“It’s like baseball and free agents,” said Ramsey, who’s helping organize an upcoming apprenticeship recognition event, September 6.
“Most companies can’t go out and pay top-dollar for the talent they need, or go recruiting around the country. They need to coach and grow their own talent from home.”
This homegrown approach to talent isn’t new. Apprenticeships have been a federally recognized program since the 1930s, with a tradition dating back to the Middle Ages. And while apprenticeships have been slowly increasing in North Carolina, there’s still plenty of unrealized opportunity in this field.
“It’s a great tool to help employers meet their workforce needs,” said Ramsey. “The best way we can grow our workforce is to provide more of these training opportunities. Registered apprenticeships are the most engaged way to do so.”
Apprenticeships are especially important when it comes to technical talent that takes a long time to master. Even after formal education, most employees aren’t fully prepared to work in fields like electricity or construction without hands-on-training.
While many employers fear the cost of training apprentices is too high, ApprenticeshipNC has found that most apprentices become profitable and productive within a few months. Moreover, 91% of apprentices retain employment with the company who trained them.

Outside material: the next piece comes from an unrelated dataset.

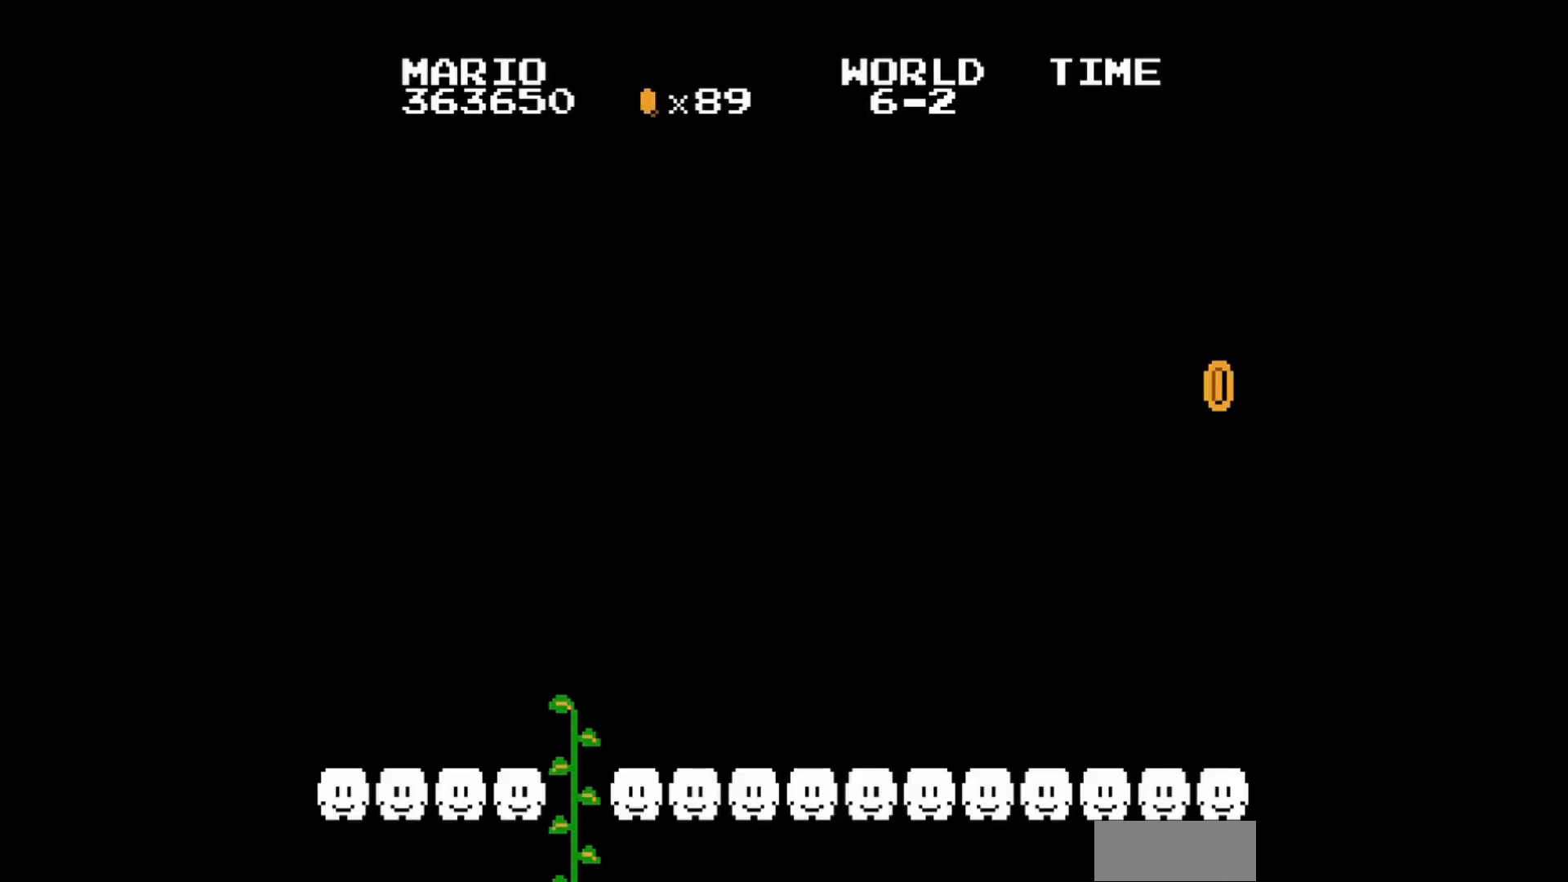
{"buttons": ["B", "DPAD_UP"], "events": [[160, "DPAD_UP", "up"], [280, "DPAD_UP", "down"]]}
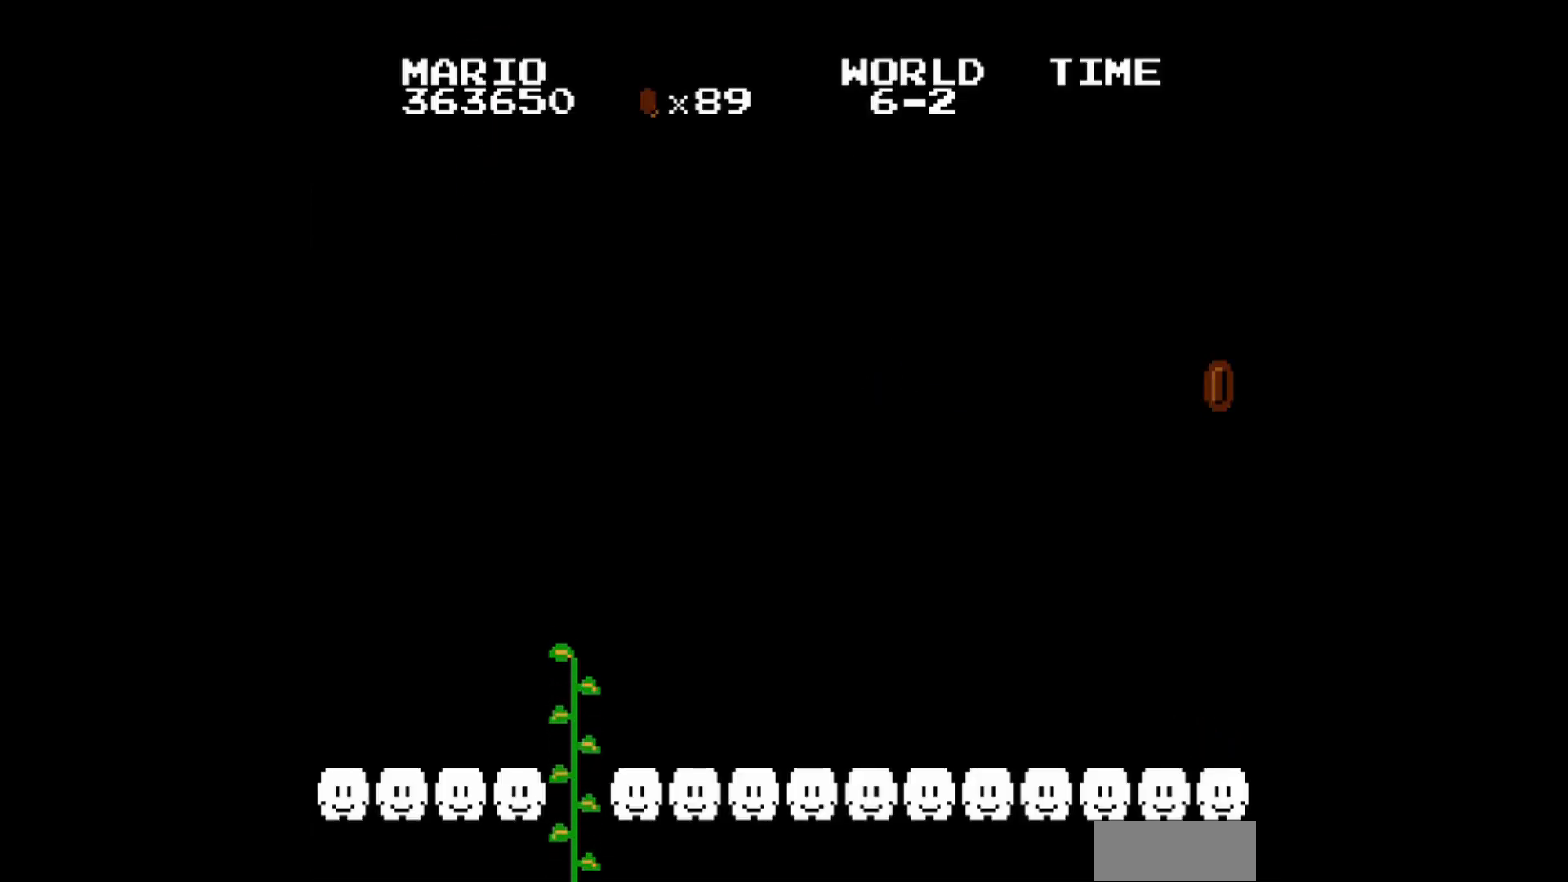
{"buttons": ["B", "DPAD_UP"], "events": []}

“Apprenticeships give us the opportunity to teach them the Haynes way,” said Fred Lewis of MB Haynes, one of the state’s largest and longest running apprenticeship programs. “It costs more and takes more time, but we’ve had very much success with it…We’ve built relationships and retained a lot of people.”
Since 1980, the company has graduated 99 journeymen. Originally going through AB-Tech for coursework, in recent years Haynes has ramped up the program to include in-house classes taught by former apprentices.
“I would say Haynes is a stronger company because of it,” said journeyman electrician Alan Schenkel. “People definitely feel a sense of loyalty towards the company.”
“For those interested in starting an apprenticeship, I would recommend reaching out to me as well as your local community college,” said Shari Phelps, an apprenticeship consultant at NC Community College System (NCCCS) who oversees programs in WNC and beyond.
“Through apprenticeships, employers can reduce operational costs by establishing a streamlined channel to bring on new workers, advance existing workers, build employee loyalty, reduce attrition, and foster future leaders,” she added.
While the top three apprenticeship sectors are currently construction, advanced manufacturing, and energy, Phelps hopes to facilitate more programs in healthcare, hospitality, and information technology.
ApprenticeshipNC, an agency of NCCCS, offers assistance for both youth and adult apprenticeship programs. For the youth apprentices, the community colleges can waive tuition for any courses included in an apprenticeship. The companies that sponsor the programs provide paid on-the-job training and mentoring for both youth and adult apprentices. There are also USDOL grants that may cover certain costs for community college curriculum and continuing education courses for adult apprentices.
The Mountain Area Workforce development board also has funding streams that may support employers who have a registered apprenticeship program.
“First off we just want to salute and thank the organizations who are already doing these apprenticeship programs,” said Ramsey, on the upcoming apprenticeship recognition event. “We also want to tell a story and share why it’s worked for them.”
Located at Western Carolina University Instructional Park at Biltmore Park, the event is free and open to the public. Breakfast and networking starts at 8:30 a.m. and a keynote speaker/awards ceremony starts at 9 a.m. Curious employers of all backgrounds are encouraged to join.